■ STATED GOAL: Extract each line of text from the entries below, copying it word for word, and leave the pictures out of your answer.

--- begin ---

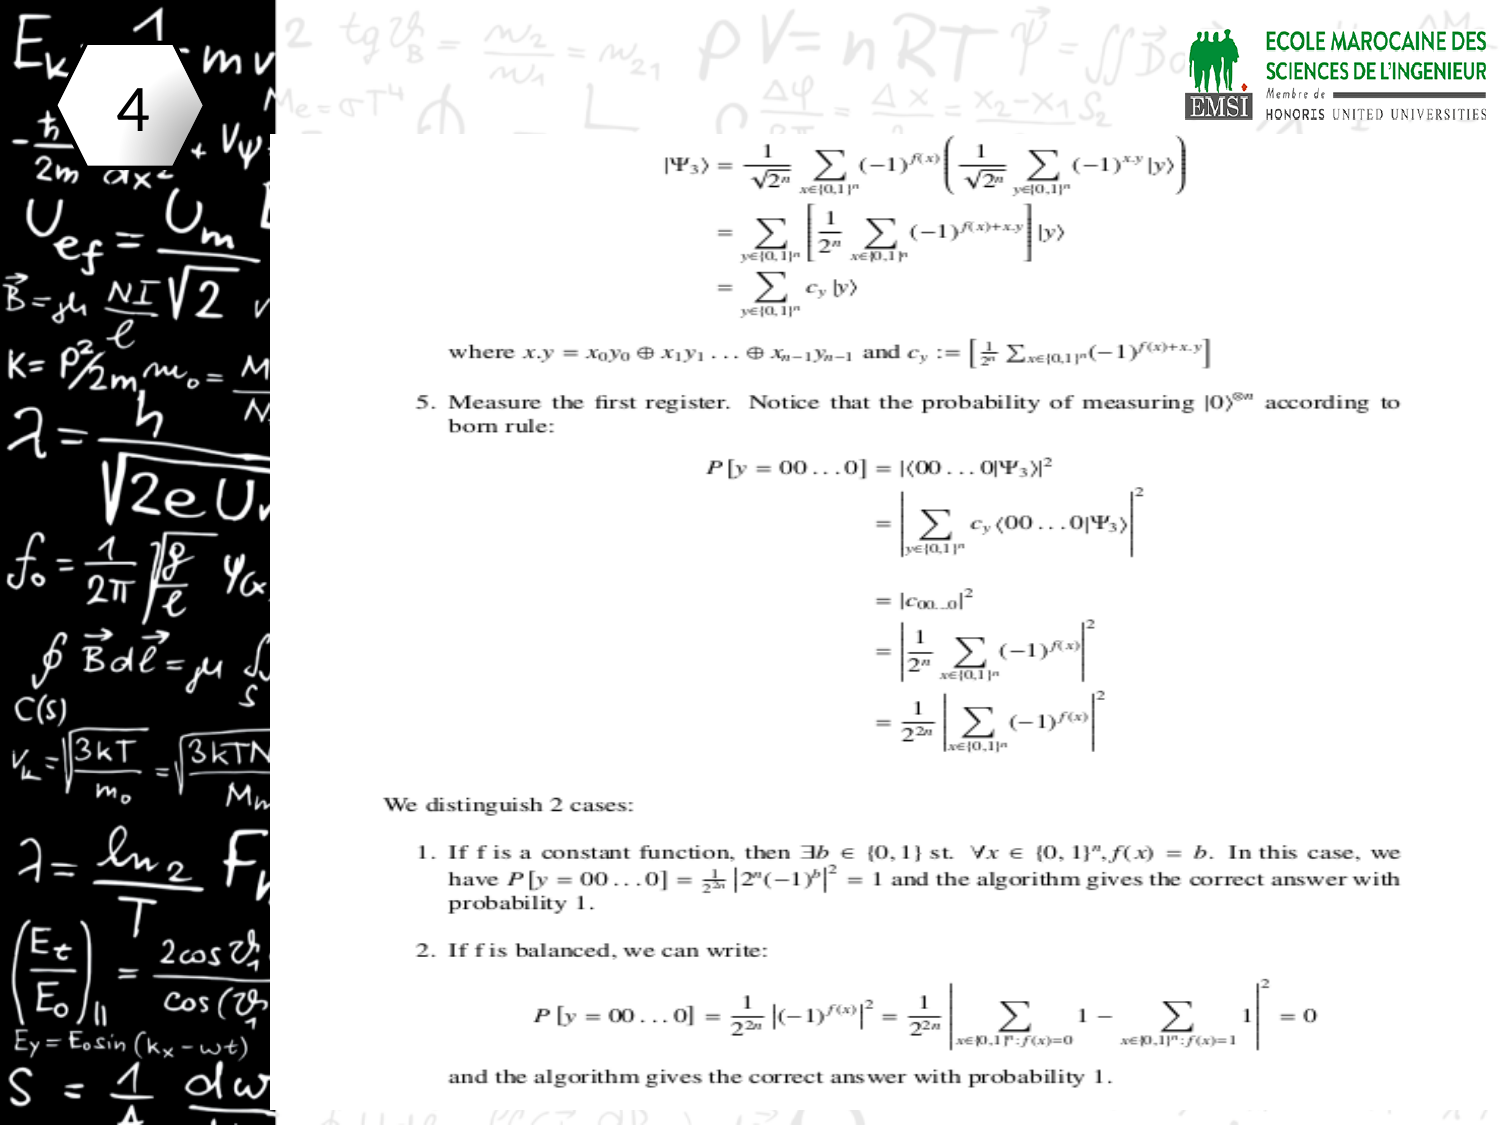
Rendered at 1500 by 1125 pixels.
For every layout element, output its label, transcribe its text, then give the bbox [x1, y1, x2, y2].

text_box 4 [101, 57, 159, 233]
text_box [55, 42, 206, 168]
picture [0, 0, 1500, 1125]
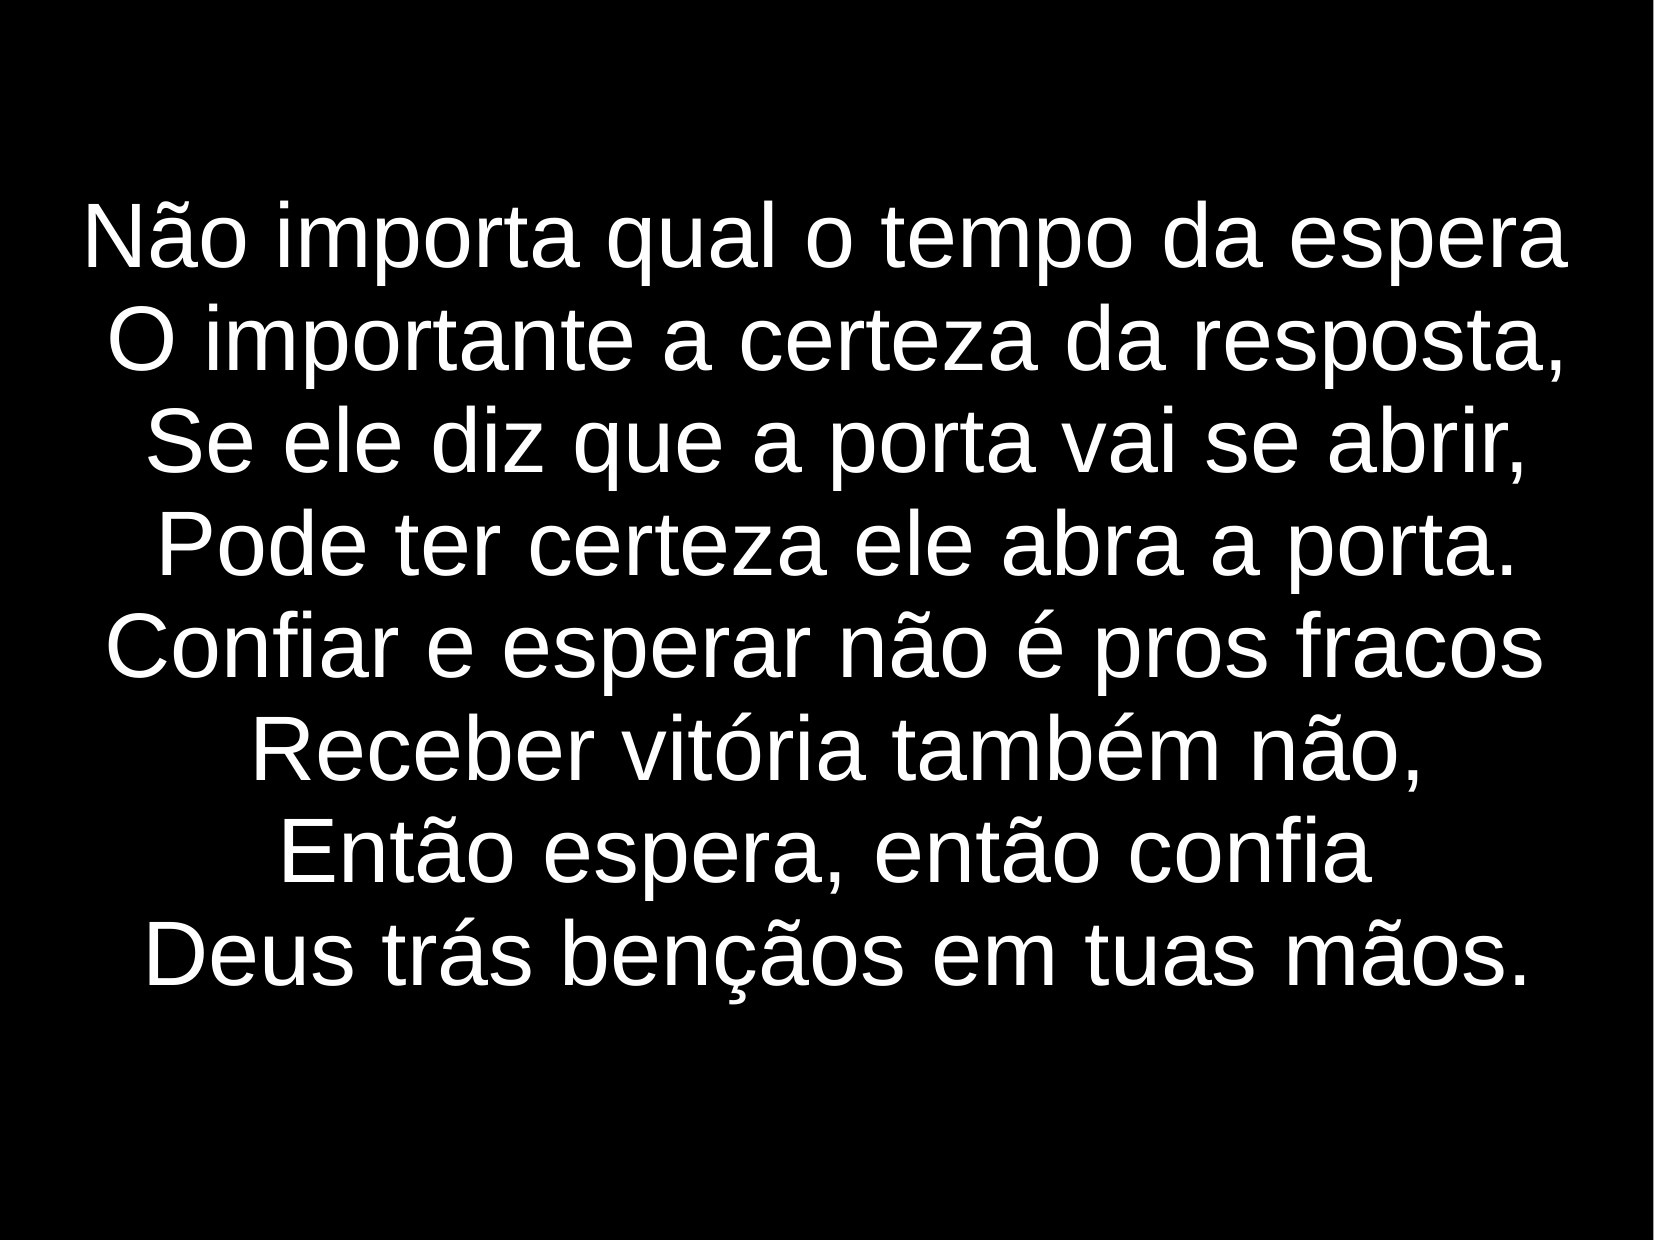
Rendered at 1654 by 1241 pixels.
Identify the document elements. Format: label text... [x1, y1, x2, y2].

--- end ---

■ CORRECT RESPONSE:
Rendered at 1500 by 1125 pixels.
For every layout element, output its label, transcribe its text, then give the bbox [x1, y1, x2, y2].

text_box 4 [101, 57, 159, 233]
text_box [55, 42, 206, 168]
picture [0, 0, 1500, 1125]
Rendered at 1654 by 1241 pixels.
Identify the document elements. Format: label text... [x1, y1, x2, y2].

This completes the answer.